Spazio, la Soyuz MS-16 con 3 uomini a bordo aggancia la Stazione Spaziale internazionale
Dopo un viaggio di 6 ore sbarcano l'americano Cassidy e i russi Ivanishin e Vagner
La capsula Soyuz si è agganciata alla Stazione Spaziale: l'astronauta americano Chris Cassidy e i russi Anatoly Ivanishin e Ivan Vagner sono così giunti a destinazione dopo un viaggio di sei ore iniziato con il lancio da Baikonur, in Kazakistan, senza il saluto di amici e parenti a causa delle norme di distanziamento sociale anti-Covid19. Fra circa due ore, dopo le operazioni di controllo, si aprirà il portello e gli astronauti potranno incontrare i colleghi Oleg Skripochka, Andrew Morgan e Jessica Meir.
L'astronauta americano della Nasa Chris Cassidy e i due cosmonauti russi della Roscosmos, Anatoly Ivanishin e Ivan Vagner, sono i membri della nuova squadra che prenderà il posto del russo Oleg Skripochka di Roscosmos, che ha rilevato il comando da Luca Parmitano il 5 febbraio 2020, e gli americani Andrew Morgan e Jessica Meir, in rientro sulla Terra il 17 aprile.

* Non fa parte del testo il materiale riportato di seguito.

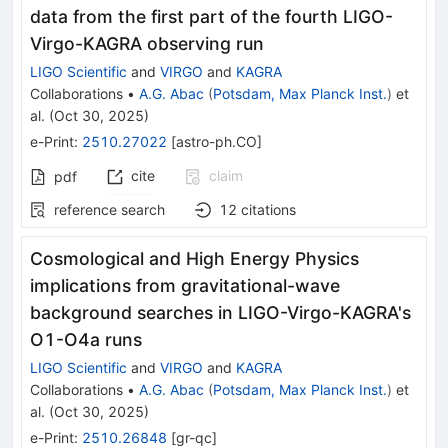
data from the first part of the fourth LIGO-
Virgo-KAGRA observing run
LIGO Scientific
and
VIRGO
and
KAGRA
Collaborations
•
A.G. Abac
(
Potsdam, Max Planck Inst.
)
et
al.
(
Oct 30, 2025
)
e-Print
:
2510.27022
[
astro-ph.CO
]
cite
claim
pdf
reference search
12
citations
Cosmological and High Energy Physics
implications from gravitational-wave
background searches in LIGO-Virgo-KAGRA's
O1-O4a runs
LIGO Scientific
and
VIRGO
and
KAGRA
Collaborations
•
A.G. Abac
(
Potsdam, Max Planck Inst.
)
et
al.
(
Oct 30, 2025
)
e-Print
:
2510.26848
[
gr-qc
]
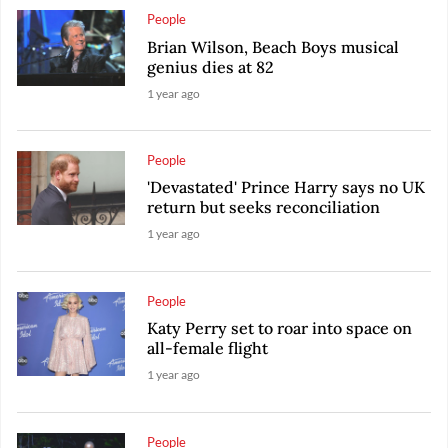
People
Brian Wilson, Beach Boys musical
genius dies at 82
1 year ago
People
'Devastated' Prince Harry says no UK
return but seeks reconciliation
1 year ago
People
Katy Perry set to roar into space on
all-female flight
1 year ago
People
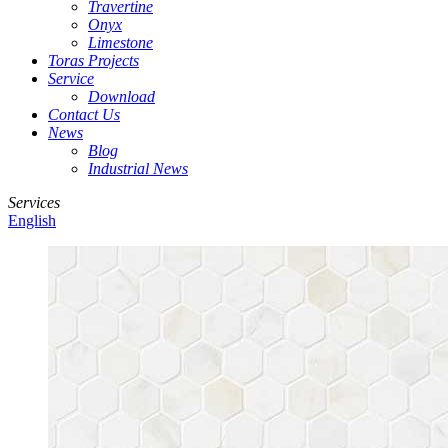
Travertine
Onyx
Limestone
Toras Projects
Service
Download
Contact Us
News
Blog
Industrial News
Services
English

Cassidy, Ivanishin e Vagner avranno l'onore, tra le altre cose, di ricevere sulla Iss gli astronauti Nasa Bob Behnken e Doug Hurley, primo equipaggio della missione SpaceX Demo-2 della NASA, il cui lancio, primo volo spaziale umano dal territorio americano dal pensionamento degli Shuttle nel 2011, è previsto entro la fine di maggio 2020.
L'omaggio di Cassidy a Parmitano
Cassidy, ex Navy Seal della Marina americana e capo dell'ufficio astronauti della Nasa tra il 2015 e il 2017, nel 2013 è stato compagno d'equipaggio sull'Iss dell'astronauta italiano dell'Esa Parmitano
che accolse sulla base orbitante radendosi a zero i capelli come lui per celebrare il suo primo volo spaziale. Era il 4 giugno 2013.